Given its reputation as one of the cultural apexes of the world, it might seem strange that Escudero considers succeeding in the United States as such a critical accomplishment for her. Shouldn’t it be the place where her international exposure is leveraged to its most extreme? Not entirely.
The Toughest Ten Years
“It’s one thing to be negotiating with different people across the globe,” Escudero says. “The US is a very different beast. I would find myself negotiating with a local customer who was not used to an international accent. I thought it was going to be easy here, but it has honestly been the most challenging part of my career.”
Escudero is incredibly proud of her career in the US. In coming to Capgemini in 2022, the associate GC says with no uncertainty that she works for one of the fastest growing tech companies in the world, attracting and hiring the very best talent in the marketplace.
“What I have found at Capgemini over the last year-and-a-half is that only you set the limits on your dreams,” Escudero says. “If you fight for what you want and pursue it with passion, you can make it happen. That’s an incredible feeling.”
In her current role, Escudero oversees fifteen lawyers whose backgrounds and cultures include Argentina, Guatemala, India, Mexico, the US, and more. The attorney says it’s a dream role where she is able to lead a diverse team with skillsets and exposures that make them experts in delivering business outcomes with an equitable balance of risk and rewards.
At the time of speaking, Escudero had just returned from the United Arab Emirates and India for brainstorming and strategy sessions across a variety of topics, especially those concerning artificial intelligence.

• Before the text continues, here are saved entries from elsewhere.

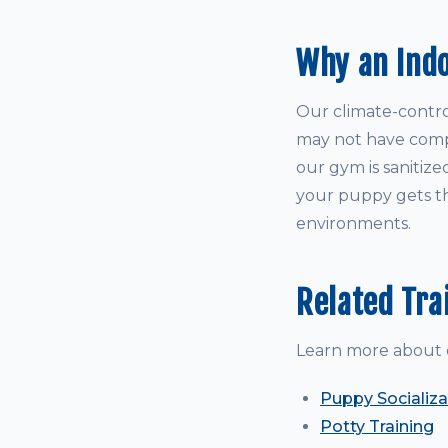
Why an Ind
Our climate-control
may not have comple
our gym is sanitize
your puppy gets th
environments.
Related Tra
Learn more about 
Puppy Socializa
Potty Training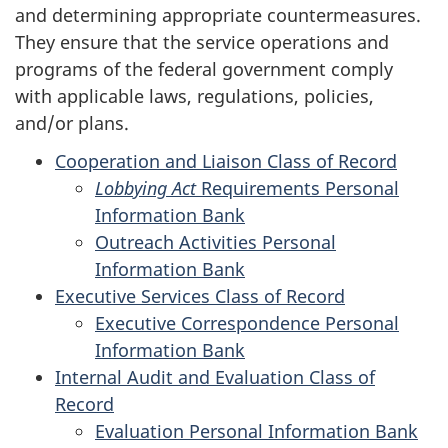
and determining appropriate countermeasures.
They ensure that the service operations and
programs of the federal government comply
with applicable laws, regulations, policies,
and/or plans.
Cooperation and Liaison Class of Record
Lobbying Act
Requirements Personal
Information Bank
Outreach Activities Personal
Information Bank
Executive Services Class of Record
Executive Correspondence Personal
Information Bank
Internal Audit and Evaluation Class of
Record
Evaluation Personal Information Bank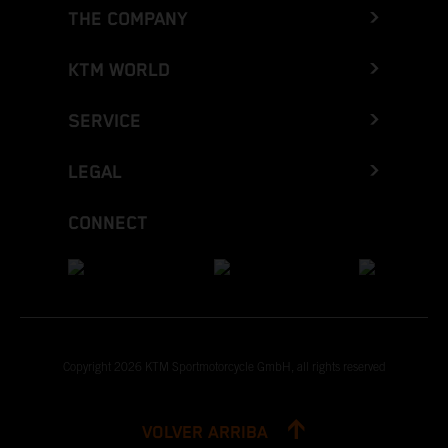
THE COMPANY
KTM WORLD
SERVICE
LEGAL
CONNECT
Copyright 2026 KTM Sportmotorcycle GmbH, all rights reserved
VOLVER ARRIBA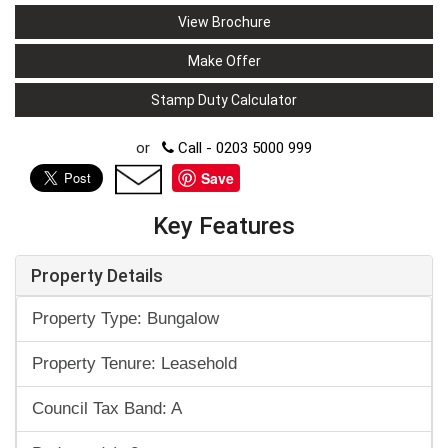
View Brochure
Make Offer
Stamp Duty Calculator
or
Call - 0203 5000 999
Save
Key Features
Property Details
Property Type: Bungalow
Property Tenure: Leasehold
Council Tax Band: A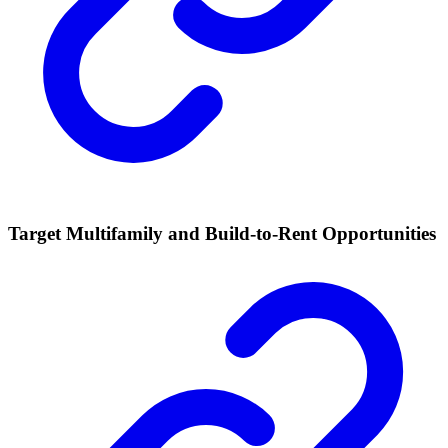
Target Multifamily and Build-to-Rent Opportunities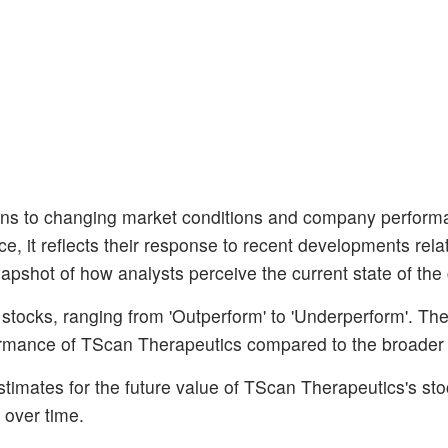
ns to changing market conditions and company perform
nce, it reflects their response to recent developments rela
apshot of how analysts perceive the current state of th
 stocks, ranging from 'Outperform' to 'Underperform'. Th
erformance of TScan Therapeutics compared to the broader
stimates for the future value of TScan Therapeutics's sto
 over time.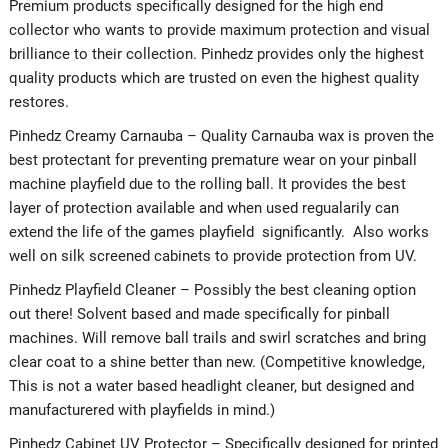
Premium products specifically designed for the high end
collector who wants to provide maximum protection and visual
brilliance to their collection. Pinhedz provides only the highest
quality products which are trusted on even the highest quality
restores.
Pinhedz Creamy Carnauba – Quality Carnauba wax is proven the
best protectant for preventing premature wear on your pinball
machine playfield due to the rolling ball. It provides the best
layer of protection available and when used regualarily can
extend the life of the games playfield significantly. Also works
well on silk screened cabinets to provide protection from UV.
Pinhedz Playfield Cleaner – Possibly the best cleaning option
out there! Solvent based and made specifically for pinball
machines. Will remove ball trails and swirl scratches and bring
clear coat to a shine better than new. (Competitive knowledge,
This is not a water based headlight cleaner, but designed and
manufacturered with playfields in mind.)
Pinhedz Cabinet UV Protector – Specifically designed for printed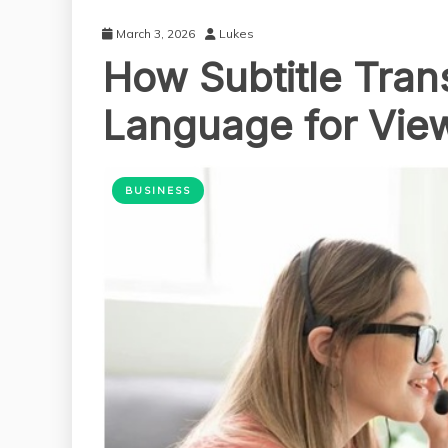
March 3, 2026
Lukes
How Subtitle Tran
Language for Vie
BUSINESS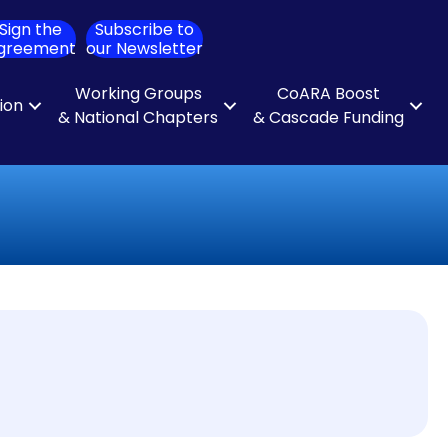
Sign the
Subscribe to
ch
greement
our Newsletter
Working Groups
CoARA Boost
tion
& National Chapters
& Cascade Funding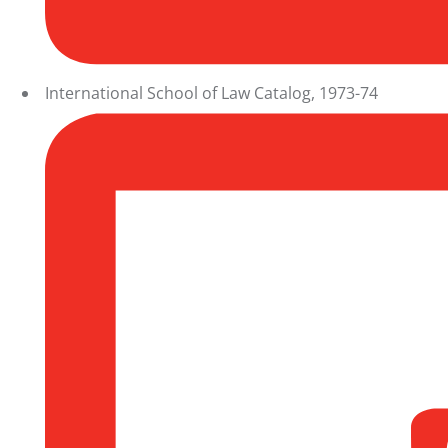
International School of Law Catalog, 1973-74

“We’re going to experience more change in the next two to three years than in the past twenty years,” she says. “We are preparing ourselves to be very conscious on the kind of skills we’re going to need to adapt to the world that is coming.”
Where the Road Leads, and Where It Began
The lawyer has seen firsthand the kind of innovation that is ramping up exponentially across the world and within her global organization. Capgemini specialty? Helping organizations that may not have been as eager to embrace the future pivot—and pivot quickly.
The lawyer says that while courage may have come easy, she still wishes she could tell a younger version of herself to trust in who she is, her Hispanic roots, and her ability to connect with people.
“I see it in my Spanish roots and something I identify in my colleagues who come from Latino cultures,” Escudero says. “We have superpowers that we don’t even see. We compromise ourselves because we get distracted comparing ourselves to other people. But believe in yourself and your full potential. Trust in the empathy we possess. And be confident in who you are.”